▶ **Given instruction**
Please render the data below as a Markdown table with the columns Row and Line, giving each line its own numbered row and omitting any blank lines.

▶ **Dataset records**
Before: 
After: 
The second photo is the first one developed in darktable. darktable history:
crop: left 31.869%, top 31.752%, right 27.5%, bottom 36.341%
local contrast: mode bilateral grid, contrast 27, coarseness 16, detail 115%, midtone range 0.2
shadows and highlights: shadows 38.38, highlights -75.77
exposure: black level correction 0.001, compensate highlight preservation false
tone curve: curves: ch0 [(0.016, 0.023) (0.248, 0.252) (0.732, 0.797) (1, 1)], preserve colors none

▶ **Finished answer**
| Row | Line |
|---|---|
| 1 | Before:  |
| 2 | After:  |
| 3 | The second photo is the first one developed in darktable. darktable history: |
| 4 | crop: left 31.869%, top 31.752%, right 27.5%, bottom 36.341% |
| 5 | local contrast: mode bilateral grid, contrast 27, coarseness 16, detail 115%, midtone range 0.2 |
| 6 | shadows and highlights: shadows 38.38, highlights -75.77 |
| 7 | exposure: black level correction 0.001, compensate highlight preservation false |
| 8 | tone curve: curves: ch0 [(0.016, 0.023) (0.248, 0.252) (0.732, 0.797) (1, 1)], preserve colors none |